→ **The data**:
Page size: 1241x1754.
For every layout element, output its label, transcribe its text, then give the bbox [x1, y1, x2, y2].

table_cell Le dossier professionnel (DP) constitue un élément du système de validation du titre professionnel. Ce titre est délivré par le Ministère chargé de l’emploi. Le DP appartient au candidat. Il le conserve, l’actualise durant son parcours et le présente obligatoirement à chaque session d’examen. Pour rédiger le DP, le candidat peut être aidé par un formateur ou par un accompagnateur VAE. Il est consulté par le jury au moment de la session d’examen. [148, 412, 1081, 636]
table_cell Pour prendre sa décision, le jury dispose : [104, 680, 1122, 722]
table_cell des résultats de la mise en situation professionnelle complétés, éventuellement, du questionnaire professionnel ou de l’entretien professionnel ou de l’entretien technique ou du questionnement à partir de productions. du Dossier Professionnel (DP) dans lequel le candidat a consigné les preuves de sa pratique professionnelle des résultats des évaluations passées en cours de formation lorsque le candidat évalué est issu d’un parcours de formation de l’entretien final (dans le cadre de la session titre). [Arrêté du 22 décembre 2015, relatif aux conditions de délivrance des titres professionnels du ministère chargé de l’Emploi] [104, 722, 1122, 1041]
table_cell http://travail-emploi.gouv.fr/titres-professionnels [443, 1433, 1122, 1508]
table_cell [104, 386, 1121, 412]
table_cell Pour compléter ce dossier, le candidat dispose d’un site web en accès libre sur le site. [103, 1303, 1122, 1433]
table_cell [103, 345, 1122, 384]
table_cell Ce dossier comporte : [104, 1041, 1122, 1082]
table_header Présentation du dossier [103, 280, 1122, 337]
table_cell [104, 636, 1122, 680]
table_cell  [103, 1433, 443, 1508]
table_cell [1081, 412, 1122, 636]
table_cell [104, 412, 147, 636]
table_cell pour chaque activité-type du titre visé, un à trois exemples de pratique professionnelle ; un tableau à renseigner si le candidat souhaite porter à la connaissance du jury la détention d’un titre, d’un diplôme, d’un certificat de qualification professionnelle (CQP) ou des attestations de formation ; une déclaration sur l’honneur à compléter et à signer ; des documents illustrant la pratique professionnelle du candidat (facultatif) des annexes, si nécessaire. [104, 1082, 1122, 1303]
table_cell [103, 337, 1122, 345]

==

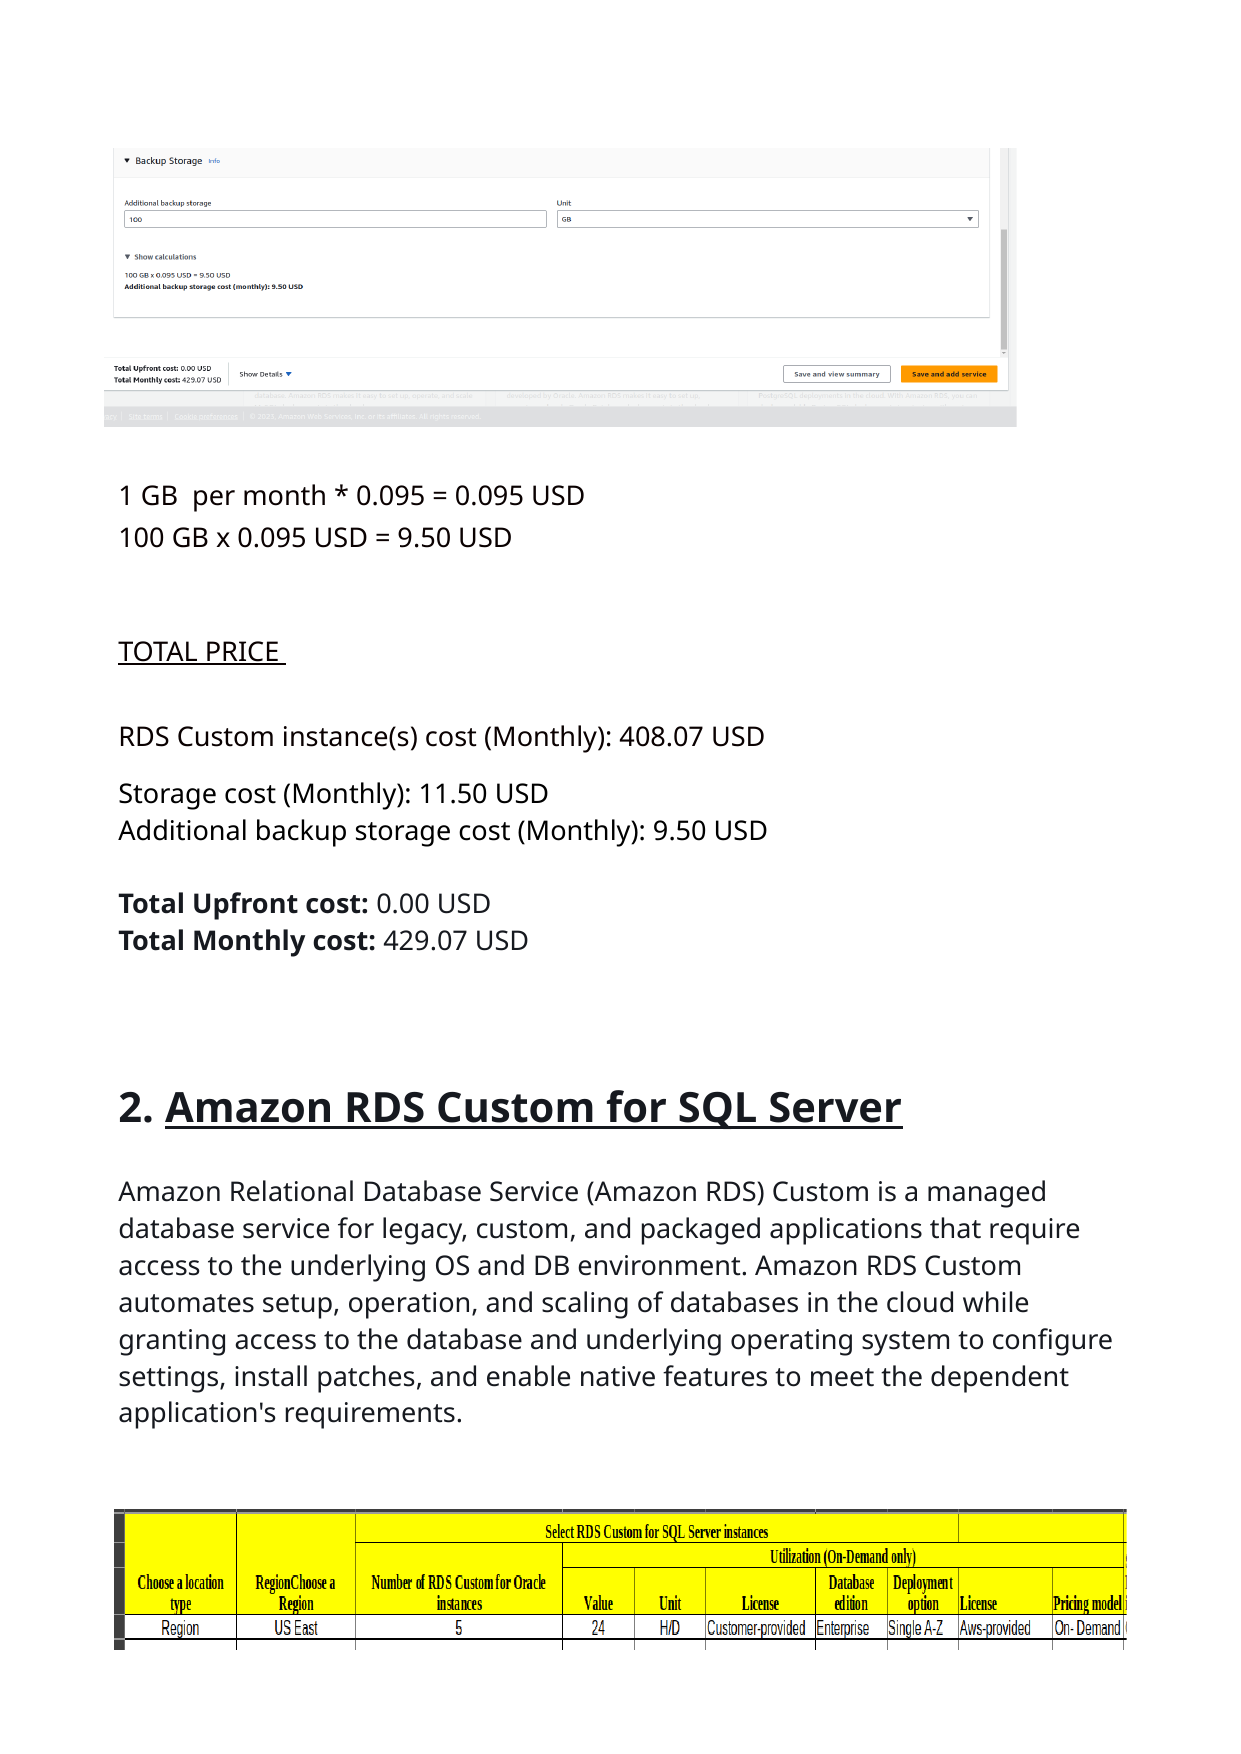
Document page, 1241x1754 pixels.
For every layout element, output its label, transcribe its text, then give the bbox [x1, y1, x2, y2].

→ **Aim of the task**:
Please quote everything from the line containing "Page size: 1241x1754." down to the line containing "table_cell [104, 386, 1121, 412]", exactly as those lines appear.

→ **Response to this exercise**:
Page size: 1241x1754.
For every layout element, output its label, transcribe its text, then give the bbox [x1, y1, x2, y2].

table_cell Le dossier professionnel (DP) constitue un élément du système de validation du titre professionnel. Ce titre est délivré par le Ministère chargé de l’emploi. Le DP appartient au candidat. Il le conserve, l’actualise durant son parcours et le présente obligatoirement à chaque session d’examen. Pour rédiger le DP, le candidat peut être aidé par un formateur ou par un accompagnateur VAE. Il est consulté par le jury au moment de la session d’examen. [148, 412, 1081, 636]
table_cell Pour prendre sa décision, le jury dispose : [104, 680, 1122, 722]
table_cell des résultats de la mise en situation professionnelle complétés, éventuellement, du questionnaire professionnel ou de l’entretien professionnel ou de l’entretien technique ou du questionnement à partir de productions. du Dossier Professionnel (DP) dans lequel le candidat a consigné les preuves de sa pratique professionnelle des résultats des évaluations passées en cours de formation lorsque le candidat évalué est issu d’un parcours de formation de l’entretien final (dans le cadre de la session titre). [Arrêté du 22 décembre 2015, relatif aux conditions de délivrance des titres professionnels du ministère chargé de l’Emploi] [104, 722, 1122, 1041]
table_cell http://travail-emploi.gouv.fr/titres-professionnels [443, 1433, 1122, 1508]
table_cell [104, 386, 1121, 412]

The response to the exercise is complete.